## SET PROBLEM
Copy out the lines of the listing below word for word, starting at the line that contains "Page size: 1241x1754." and stopping after the line that contains "List each element's".

## DATA ROWS
** begin **

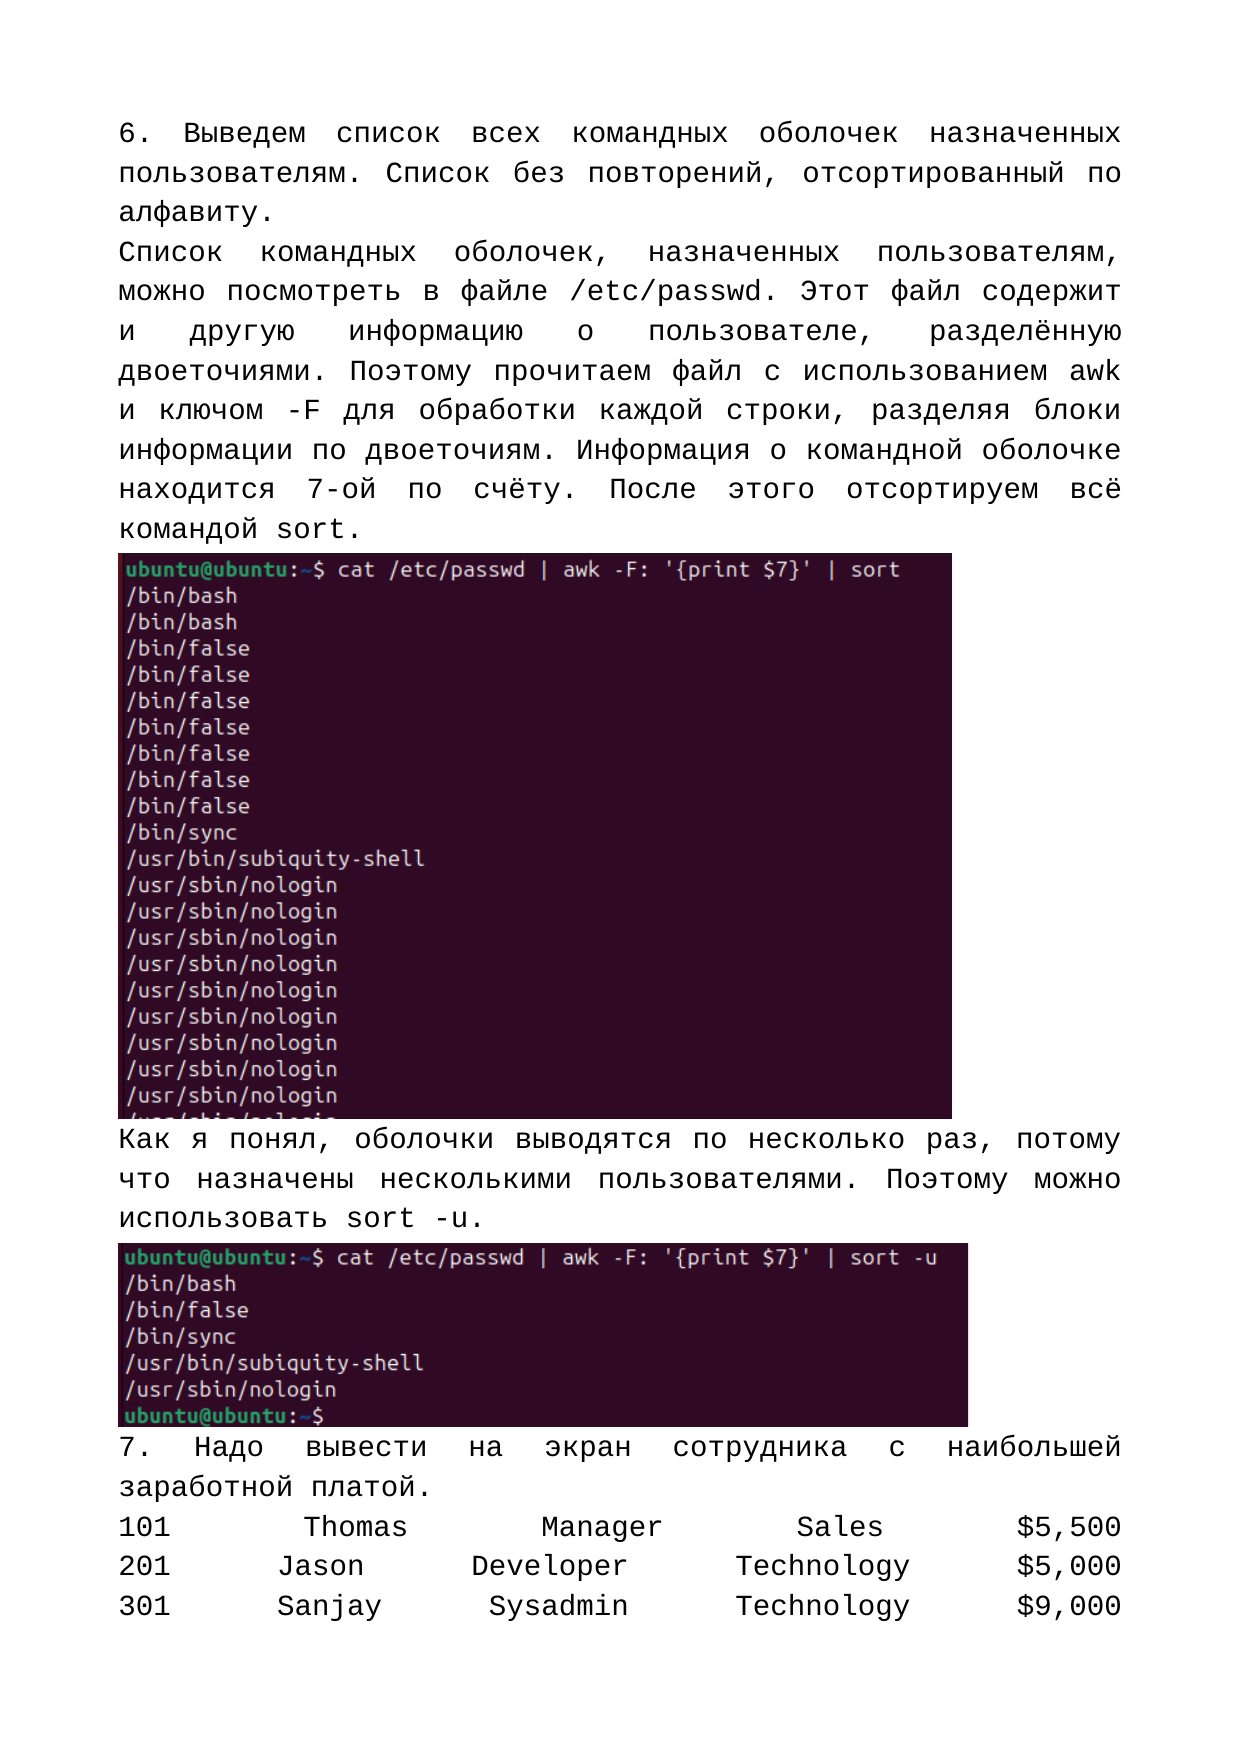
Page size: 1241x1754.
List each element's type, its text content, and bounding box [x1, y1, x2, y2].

** end **
** begin **

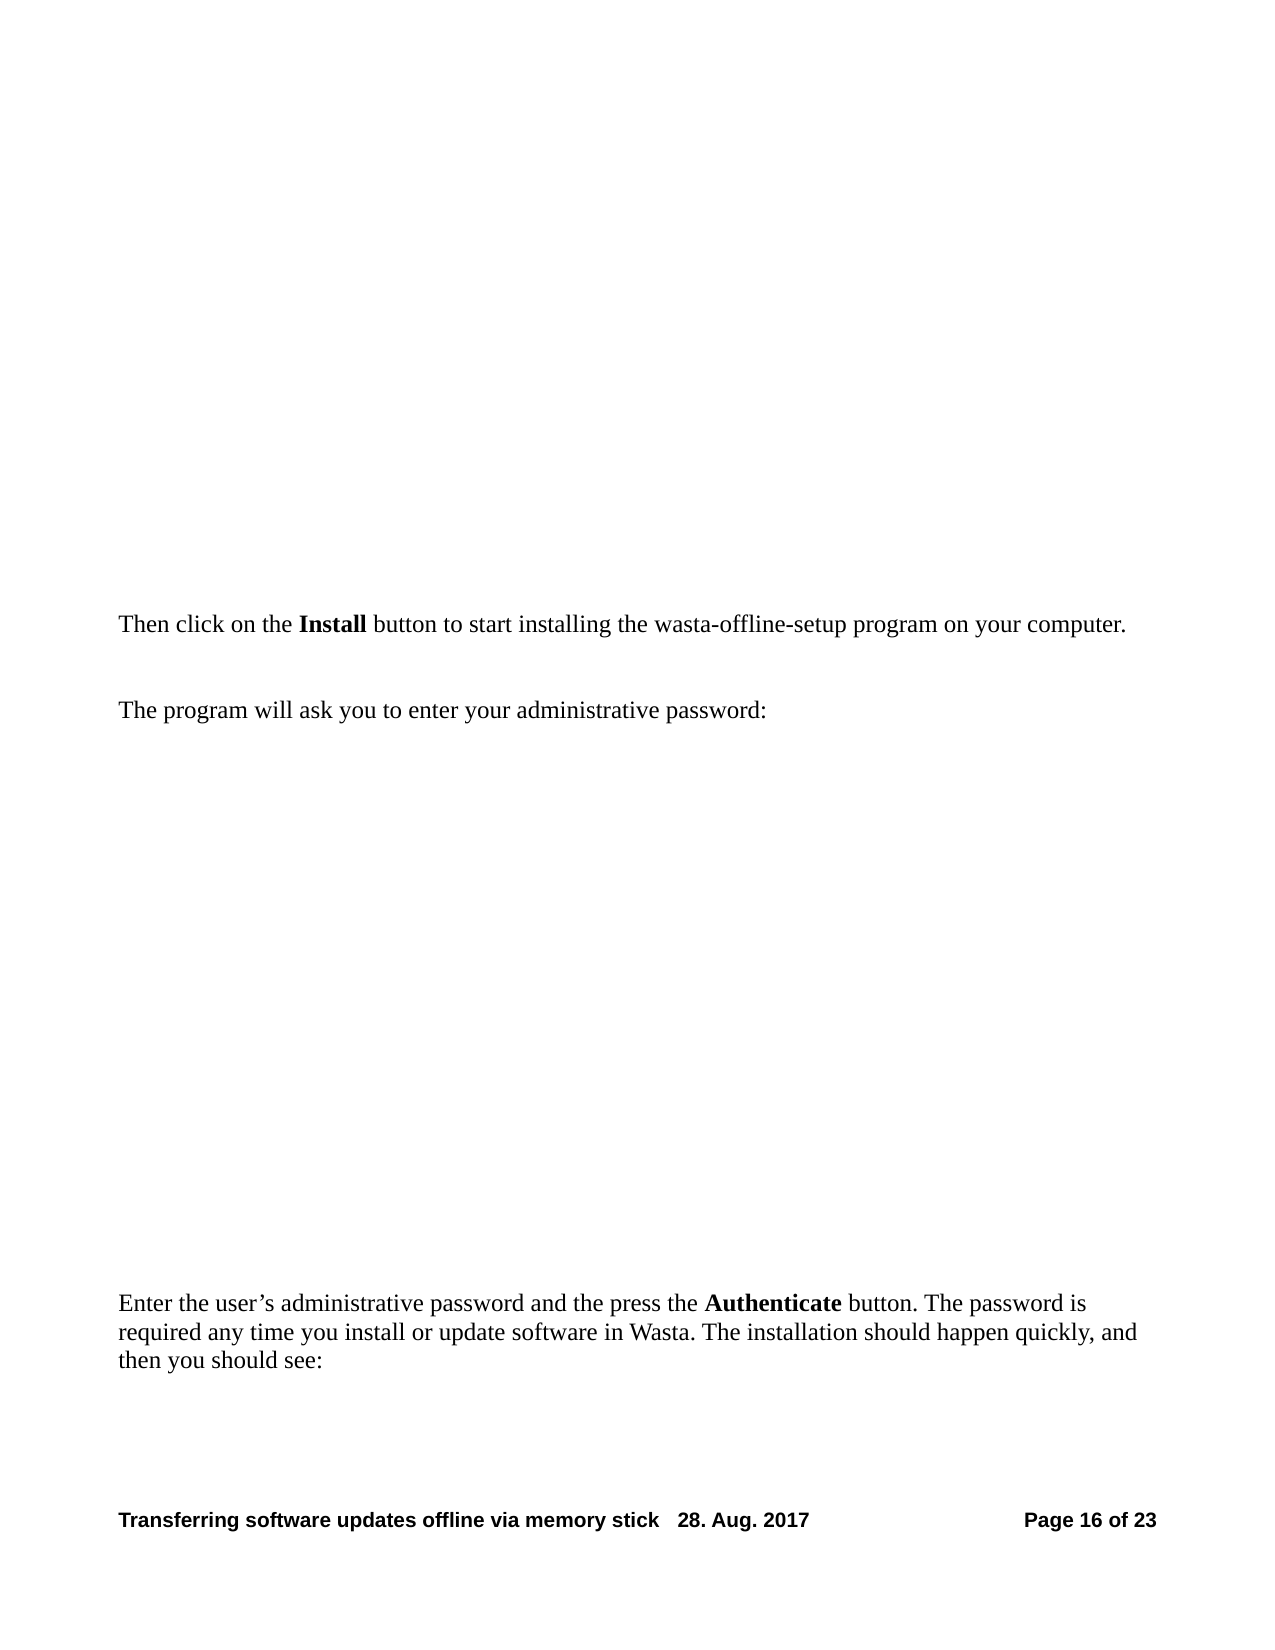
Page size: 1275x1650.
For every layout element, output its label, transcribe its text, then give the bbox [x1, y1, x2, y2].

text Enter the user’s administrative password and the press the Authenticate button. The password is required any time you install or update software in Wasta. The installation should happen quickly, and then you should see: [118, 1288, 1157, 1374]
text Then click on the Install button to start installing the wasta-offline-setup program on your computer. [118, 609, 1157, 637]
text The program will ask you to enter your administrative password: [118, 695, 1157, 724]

** end **
** begin **

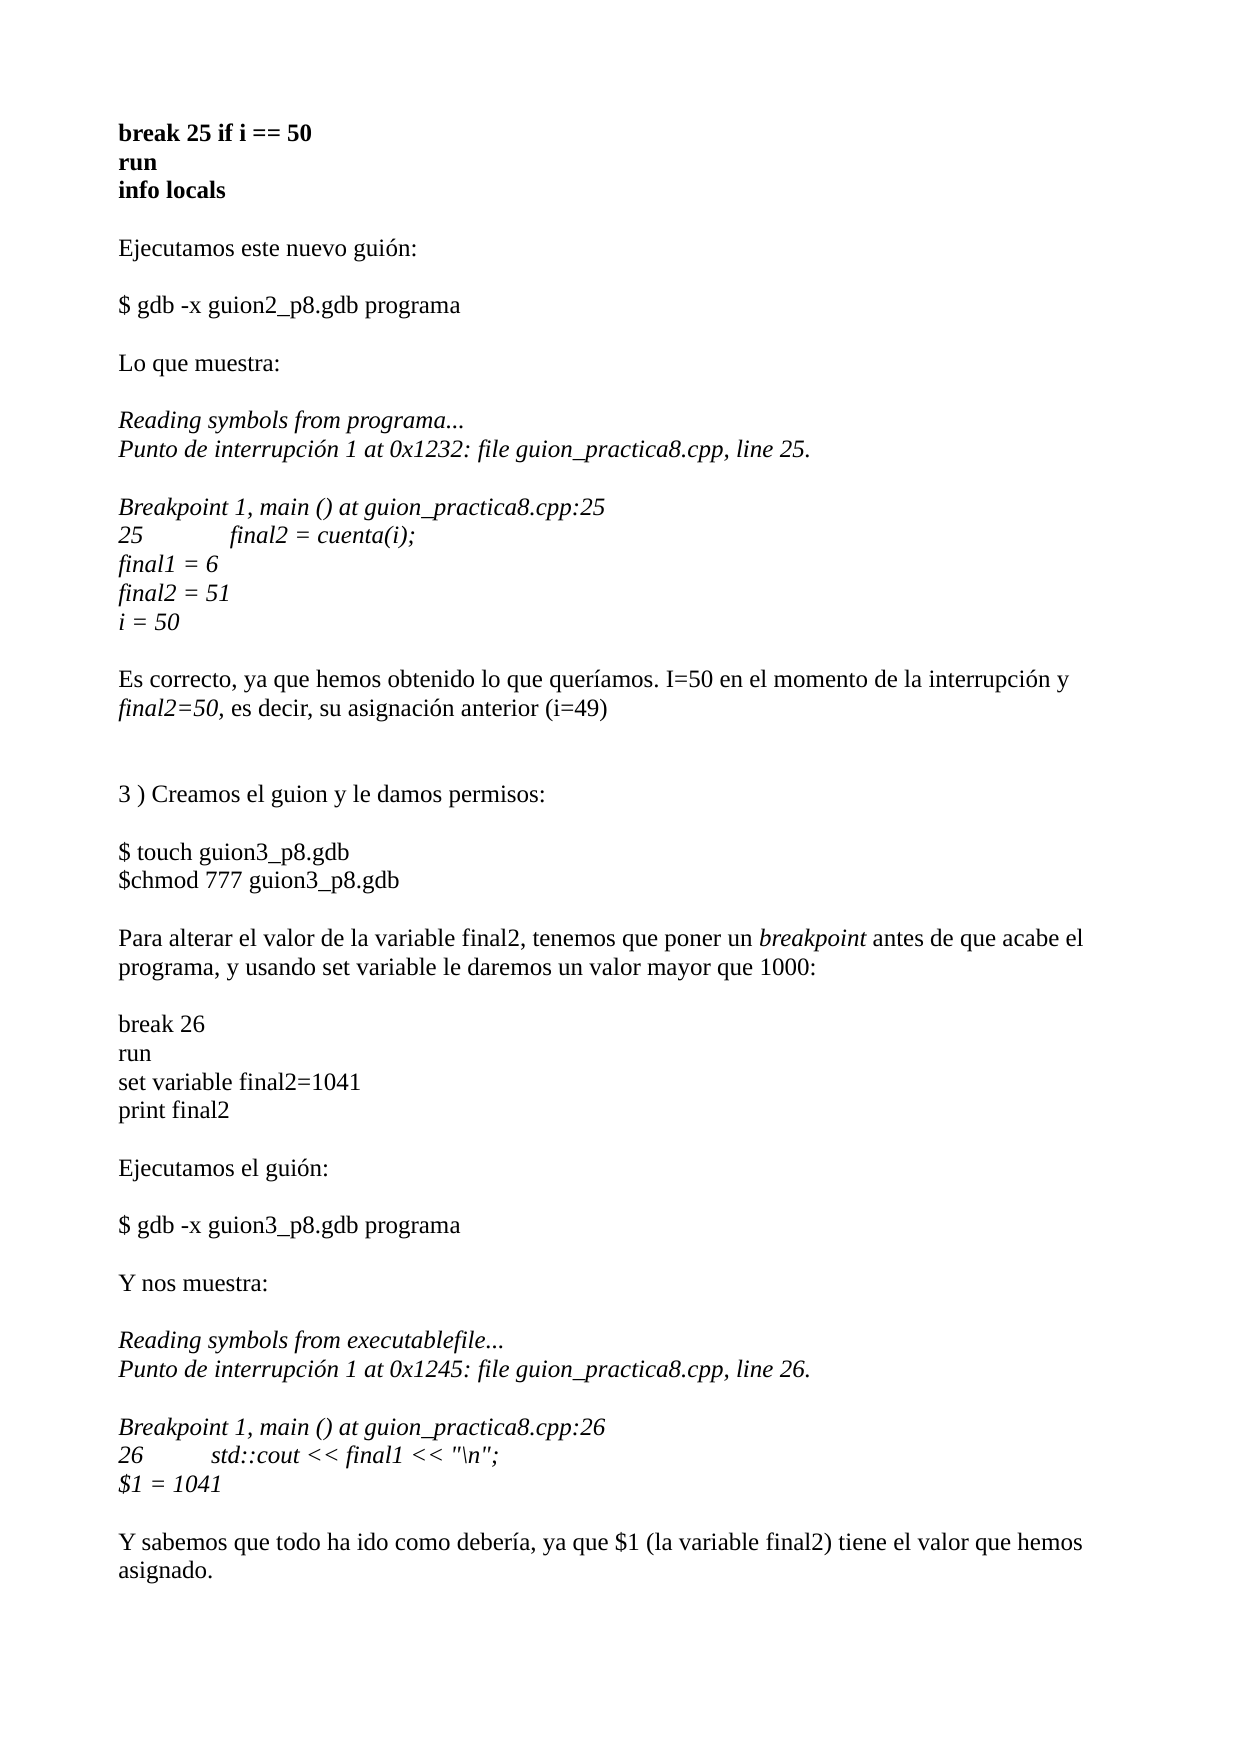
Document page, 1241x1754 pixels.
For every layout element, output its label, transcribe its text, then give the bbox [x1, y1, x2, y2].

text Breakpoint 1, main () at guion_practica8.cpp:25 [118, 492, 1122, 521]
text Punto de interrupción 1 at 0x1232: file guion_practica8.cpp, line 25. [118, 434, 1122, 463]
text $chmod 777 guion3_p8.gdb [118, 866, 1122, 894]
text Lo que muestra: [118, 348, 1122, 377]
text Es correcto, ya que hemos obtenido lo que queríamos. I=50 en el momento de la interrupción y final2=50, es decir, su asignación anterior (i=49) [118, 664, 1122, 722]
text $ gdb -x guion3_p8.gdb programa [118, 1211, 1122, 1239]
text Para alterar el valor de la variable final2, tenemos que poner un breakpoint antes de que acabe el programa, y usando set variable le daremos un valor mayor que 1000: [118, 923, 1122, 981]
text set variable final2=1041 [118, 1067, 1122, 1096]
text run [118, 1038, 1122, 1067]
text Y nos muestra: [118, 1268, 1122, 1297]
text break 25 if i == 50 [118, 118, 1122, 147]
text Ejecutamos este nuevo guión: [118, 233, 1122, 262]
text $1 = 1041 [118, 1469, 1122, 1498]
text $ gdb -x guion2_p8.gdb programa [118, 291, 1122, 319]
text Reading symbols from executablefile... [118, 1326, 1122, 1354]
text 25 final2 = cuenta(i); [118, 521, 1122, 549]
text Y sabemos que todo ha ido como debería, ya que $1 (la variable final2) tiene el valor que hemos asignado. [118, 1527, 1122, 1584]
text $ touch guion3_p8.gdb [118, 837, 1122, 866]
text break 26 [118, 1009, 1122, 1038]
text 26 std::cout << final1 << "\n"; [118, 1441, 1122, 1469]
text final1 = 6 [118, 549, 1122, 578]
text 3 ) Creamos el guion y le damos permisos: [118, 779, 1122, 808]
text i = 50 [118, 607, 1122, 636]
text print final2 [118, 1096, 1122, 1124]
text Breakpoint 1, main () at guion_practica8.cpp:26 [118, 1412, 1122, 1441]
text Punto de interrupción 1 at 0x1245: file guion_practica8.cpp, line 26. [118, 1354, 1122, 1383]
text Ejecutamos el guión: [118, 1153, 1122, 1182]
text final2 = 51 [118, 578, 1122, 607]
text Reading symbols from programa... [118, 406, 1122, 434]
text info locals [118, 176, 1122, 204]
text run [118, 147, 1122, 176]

** end **

## RESPONSE FOR THIS EXERCISE
Page size: 1241x1754.
List each element's type, its text content, and bounding box [x1, y1, x2, y2].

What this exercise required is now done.